O rumor de que os japoneses estariam dispostos a levar seu dinheiro de volta para casa e a afirmação do presidente do Fed (banco central dos EUA), Alan Greenspan, de que as Bolsas vivem uma fase de "exuberância irracional" foram os dois fatos mais marcantes das últimas semanas, trazendo de volta o fantasma de uma crise de realização de lucros em Wall Street.
Aliás, o "Wall Street Journal" publicou não apenas a notícia sobre os japoneses, mas também uma divertida descrição do jantar em que Greenspan fez sua declaração aterrorizadora.
Alguns dos mais principais jornalistas financeiros da atualidade, assessores do presidente Clinton e gênios das finanças ouviam uma longa e entediante retrospectiva histórica sobre as instituições monetárias norte-americanas. A certa altura, Greenspan fez o comentário sobre a "exuberância" que abalaria os mercados asiáticos e depois Nova York. O "Journal" relata que os notáveis comentaram a ausência de notícia no jantar. Horas depois viriam a se dar conta do terremoto.

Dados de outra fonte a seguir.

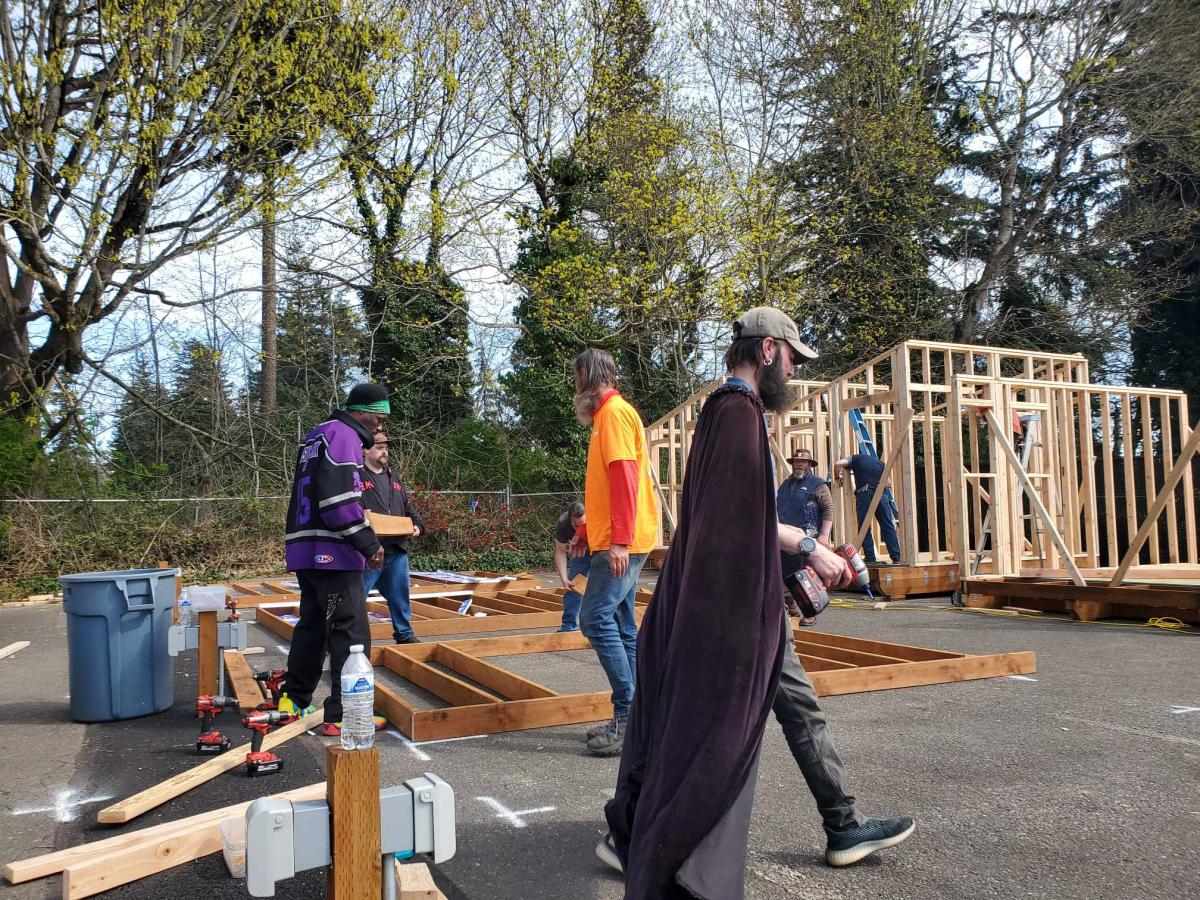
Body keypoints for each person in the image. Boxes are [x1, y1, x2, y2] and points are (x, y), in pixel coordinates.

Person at [599, 308, 914, 896]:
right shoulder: (737, 413)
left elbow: (734, 514)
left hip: (736, 602)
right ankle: (660, 845)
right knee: (713, 728)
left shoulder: (726, 413)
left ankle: (840, 823)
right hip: (734, 611)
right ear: (768, 351)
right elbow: (735, 520)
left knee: (770, 707)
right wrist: (811, 549)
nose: (792, 371)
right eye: (791, 357)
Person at [278, 383, 388, 737]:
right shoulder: (344, 435)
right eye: (378, 417)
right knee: (350, 633)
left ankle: (293, 700)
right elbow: (338, 502)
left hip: (305, 548)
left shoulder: (316, 435)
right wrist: (368, 542)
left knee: (313, 626)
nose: (379, 426)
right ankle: (345, 714)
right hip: (334, 552)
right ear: (362, 412)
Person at [573, 349, 658, 757]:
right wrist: (587, 532)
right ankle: (641, 720)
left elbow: (625, 479)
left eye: (577, 377)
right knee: (623, 627)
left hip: (621, 543)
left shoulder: (614, 415)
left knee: (593, 618)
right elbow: (606, 488)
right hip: (614, 539)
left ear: (589, 376)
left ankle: (628, 716)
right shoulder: (606, 417)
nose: (575, 386)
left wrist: (619, 541)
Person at [361, 431, 428, 645]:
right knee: (356, 598)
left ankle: (404, 634)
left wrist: (418, 525)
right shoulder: (357, 476)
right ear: (366, 450)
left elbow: (407, 507)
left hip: (396, 550)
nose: (385, 451)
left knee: (400, 596)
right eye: (379, 447)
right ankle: (345, 638)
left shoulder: (394, 477)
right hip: (369, 551)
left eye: (386, 448)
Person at [777, 448, 834, 624]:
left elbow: (828, 509)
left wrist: (824, 536)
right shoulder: (785, 485)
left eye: (803, 462)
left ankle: (810, 613)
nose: (799, 464)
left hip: (807, 538)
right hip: (786, 538)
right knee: (784, 574)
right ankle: (793, 609)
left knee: (805, 576)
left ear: (809, 465)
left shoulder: (818, 485)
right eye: (796, 461)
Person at [833, 451, 901, 565]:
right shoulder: (880, 464)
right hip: (881, 494)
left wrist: (837, 477)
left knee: (864, 526)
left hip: (865, 493)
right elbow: (888, 484)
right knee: (887, 525)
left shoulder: (855, 459)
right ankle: (896, 557)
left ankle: (870, 557)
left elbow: (838, 463)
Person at [553, 501, 590, 632]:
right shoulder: (563, 523)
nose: (579, 529)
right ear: (570, 519)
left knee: (606, 588)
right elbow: (560, 552)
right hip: (580, 551)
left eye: (583, 525)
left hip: (600, 549)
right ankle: (569, 626)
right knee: (573, 586)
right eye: (575, 526)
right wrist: (564, 579)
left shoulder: (597, 518)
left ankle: (611, 627)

Nove em cada dez operadores de mercado têm uma resposta pronta para quem pergunta pelos motivos da alta exuberante da Bolsa de Nova York. Liquidez. Simplesmente há dinheiro demais em busca de oportunidades de valorização.
É aliás a mesma justificativa para a superação do "efeito tequila", para o sucesso das "âncoras cambiais" dos últimos anos e para a defesa da mais ampla e irrestrita liberalização dos movimentos de capitais em escala global.
Assincronias
Os mercados financeiros acabam sendo embalados num truísmo: a valorização ocorre sem parar porque não param de surgir excedentes à busca de valorização.
Mas nada garante que o ciclo virtuoso continue indefinidamente. Há pelo menos duas mudanças no mundo real que podem abalar a confiança na roda da fortuna.
Em primeiro lugar, a liquidez que buscou Wall Street nos últimos dois ou três anos veio em boa medida de países riquíssimos, mas virtualmente estagnados, como Japão e Alemanha. Agora, ainda que timidamente, esses países ensaiam uma recuperação, enquanto nos EUA o sinal fica invertido e a economia desacelera. Há quem tema os efeitos dessa assincronia, que pode resultar em deslocamentos de capitais para fora dos EUA se os juros ali não subirem.
Mas se a economia norte-americana crescer menos, ou seja, se houver redução dos lucros das empresas com ações em Bolsas, como apostar na valorização contínua de sues papéis?
Lucros decrescentes não rimam com dividendos crescentes. De repente, pode ficar clara uma assincronia entre retornos reais e expectativas de retorno.
Se eu possuo algo que está caro demais, o racional é vender o ativo e colocar no bolso o ganho extraordinário. É o que se poderia chamar de "efeito Cinderela": um lapso de bom-senso, a decisão de que a festa foi boa, mas já é hora de voltar para casa.
Na versão financeira do mito, pode generalizar-se a percepção de que é preciso realizar os lucros (vender as ações) antes que o sonho vire pesadelo.